[Dane o położeniu elementów]
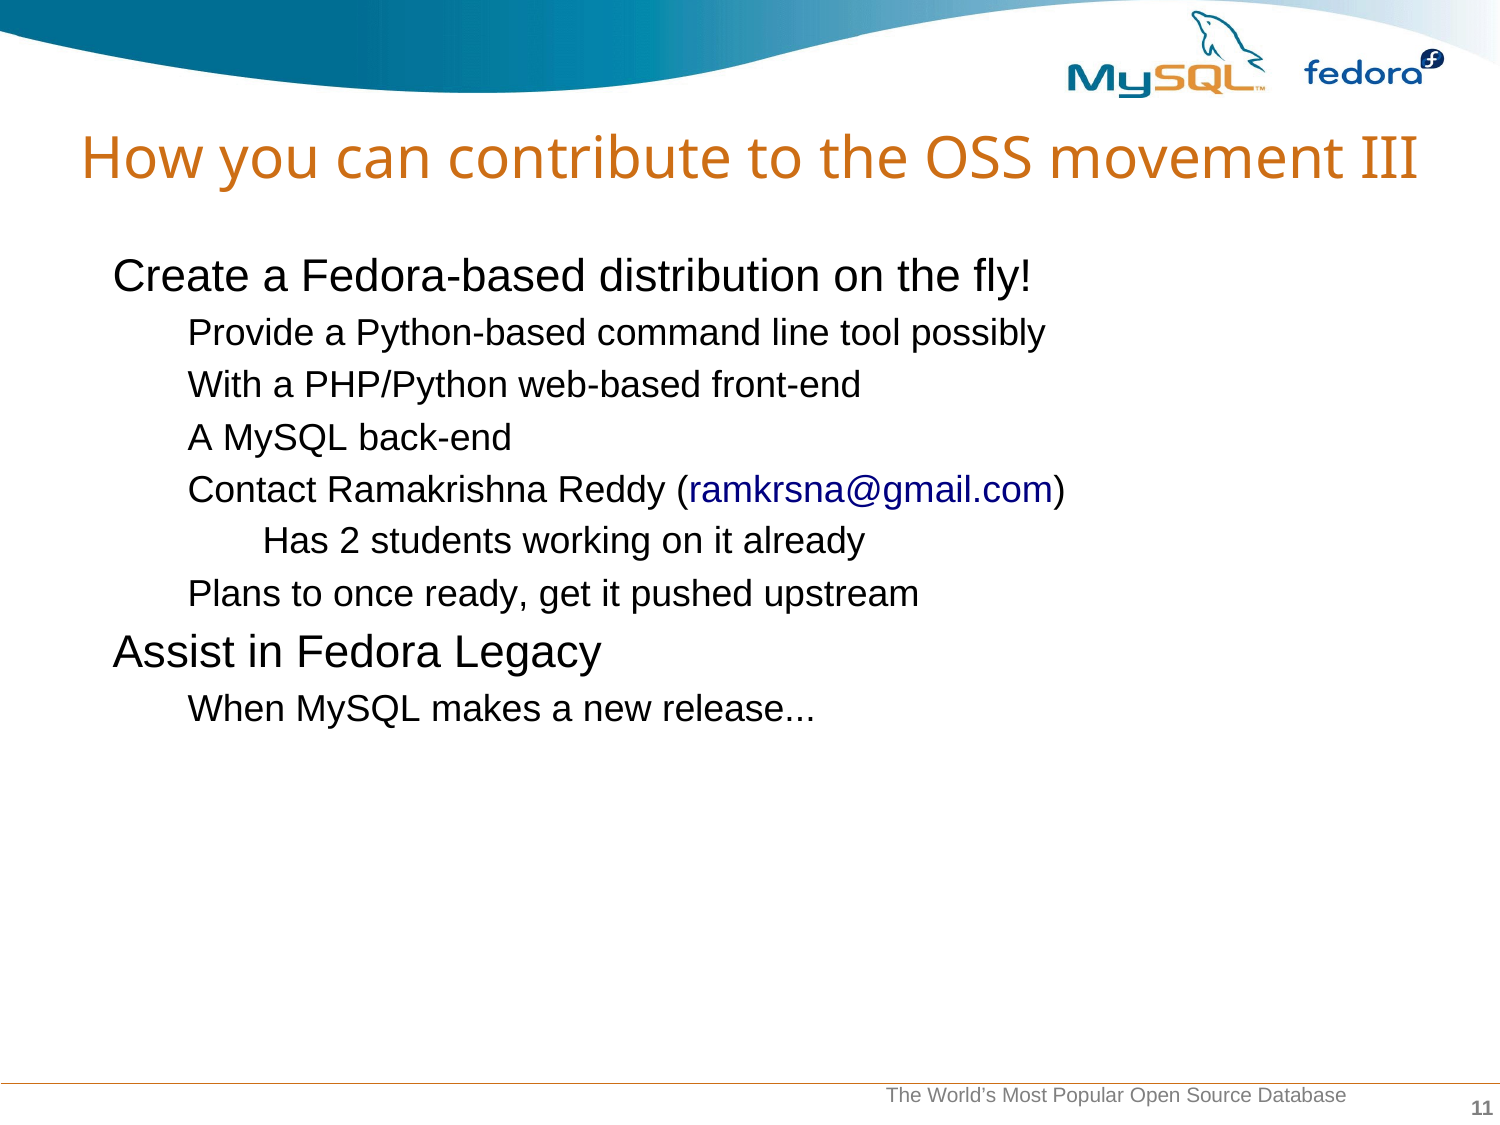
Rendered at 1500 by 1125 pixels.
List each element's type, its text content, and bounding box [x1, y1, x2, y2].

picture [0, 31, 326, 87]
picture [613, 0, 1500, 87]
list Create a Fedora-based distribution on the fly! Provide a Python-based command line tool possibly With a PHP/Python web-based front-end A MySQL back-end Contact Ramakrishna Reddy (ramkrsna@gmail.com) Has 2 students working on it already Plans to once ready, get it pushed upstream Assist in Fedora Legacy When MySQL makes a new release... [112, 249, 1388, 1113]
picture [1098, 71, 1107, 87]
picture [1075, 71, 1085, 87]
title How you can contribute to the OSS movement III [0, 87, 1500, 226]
* * *
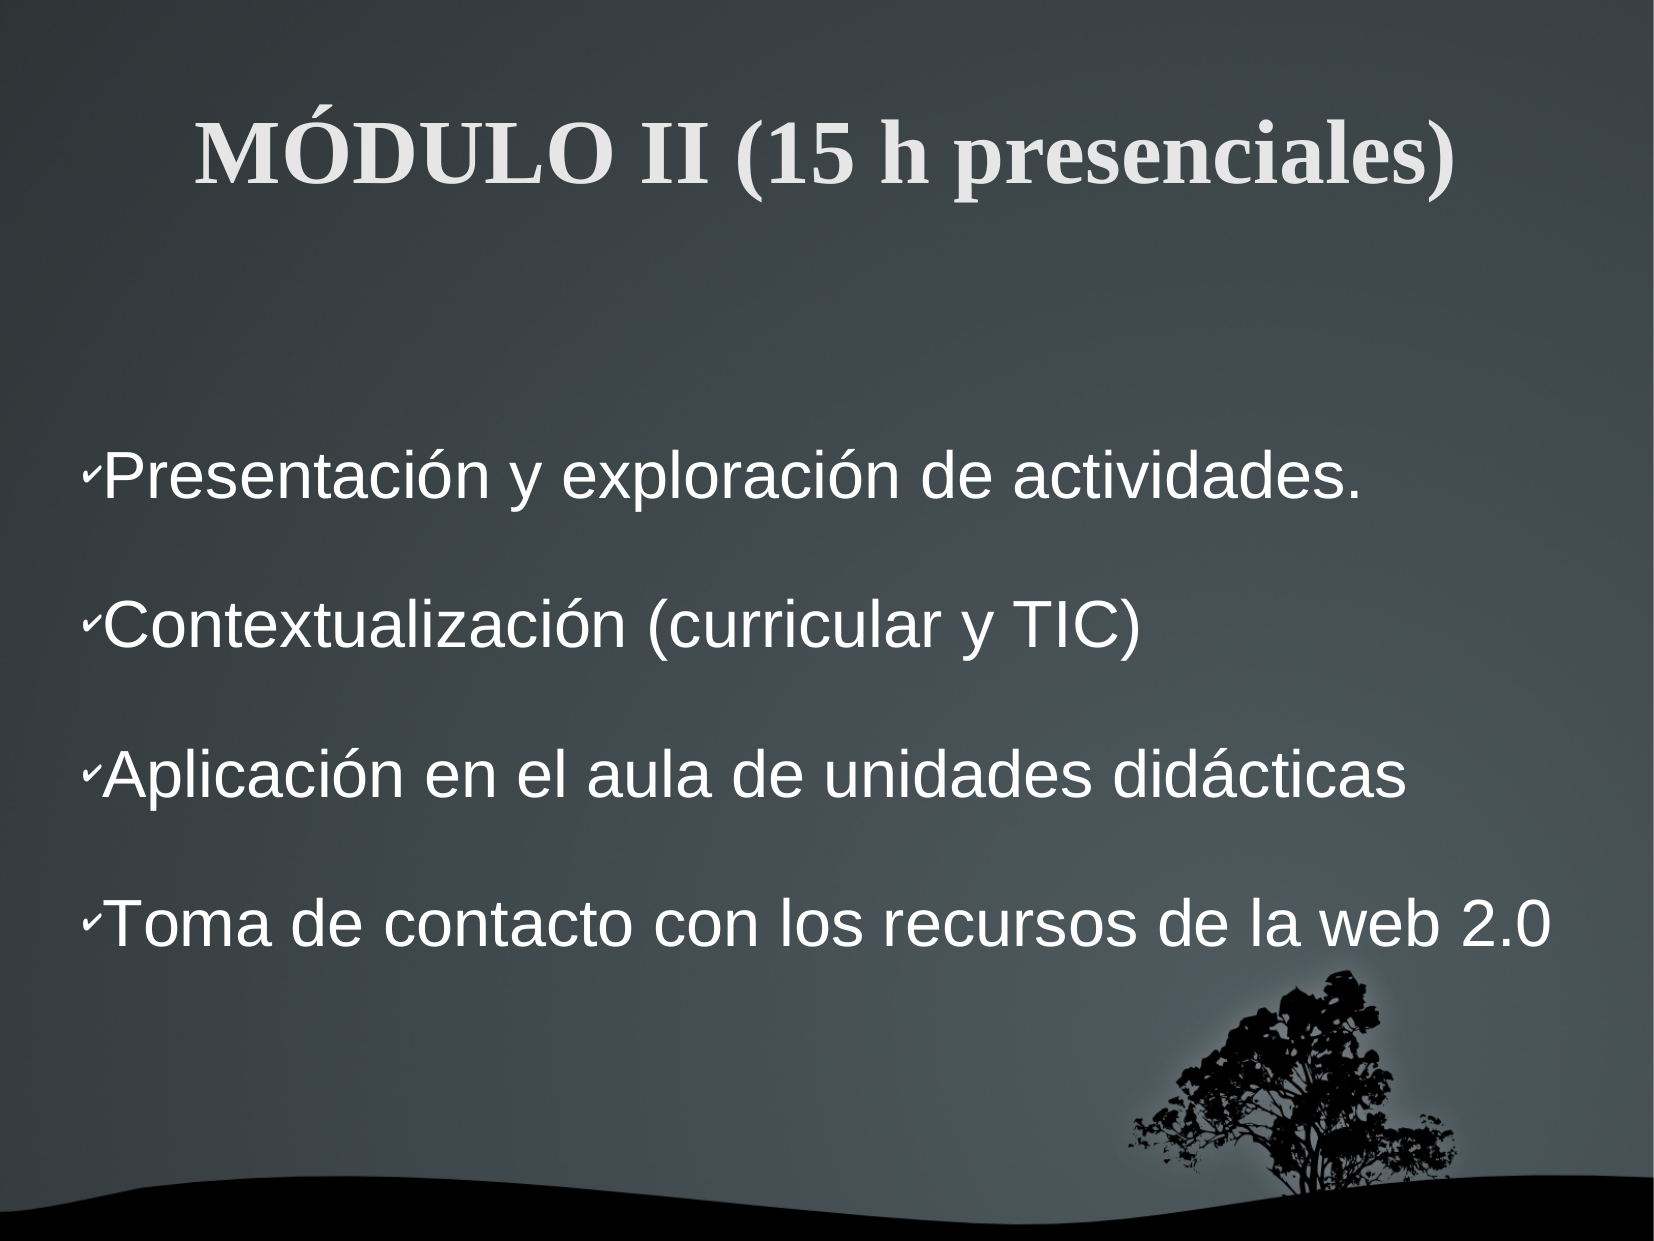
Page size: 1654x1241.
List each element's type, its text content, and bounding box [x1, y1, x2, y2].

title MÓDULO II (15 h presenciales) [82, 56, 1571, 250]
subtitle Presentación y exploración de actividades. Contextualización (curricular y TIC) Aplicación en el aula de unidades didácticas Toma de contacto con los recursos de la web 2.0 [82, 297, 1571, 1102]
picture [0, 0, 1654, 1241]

Ćwiczenie ▸ Proszę przepisać wyłącznie fragment, który zaczyna się wierszem zawierającym „Rendered at 1500 by 1125 pixels.” i kończy wierszem zawierającym „title How you”, zamieniając w nim „bounding box” na „frame”. Reszta ma pozostać bez zmian.

Odpowiedź pisemna ▸
Rendered at 1500 by 1125 pixels.
List each element's type, its text content, and frame [x1, y1, x2, y2].

picture [0, 31, 326, 87]
picture [613, 0, 1500, 87]
list Create a Fedora-based distribution on the fly! Provide a Python-based command line tool possibly With a PHP/Python web-based front-end A MySQL back-end Contact Ramakrishna Reddy (ramkrsna@gmail.com) Has 2 students working on it already Plans to once ready, get it pushed upstream Assist in Fedora Legacy When MySQL makes a new release... [112, 249, 1388, 1113]
picture [1098, 71, 1107, 87]
picture [1075, 71, 1085, 87]
title How you can contribute to the OSS movement III [0, 87, 1500, 226]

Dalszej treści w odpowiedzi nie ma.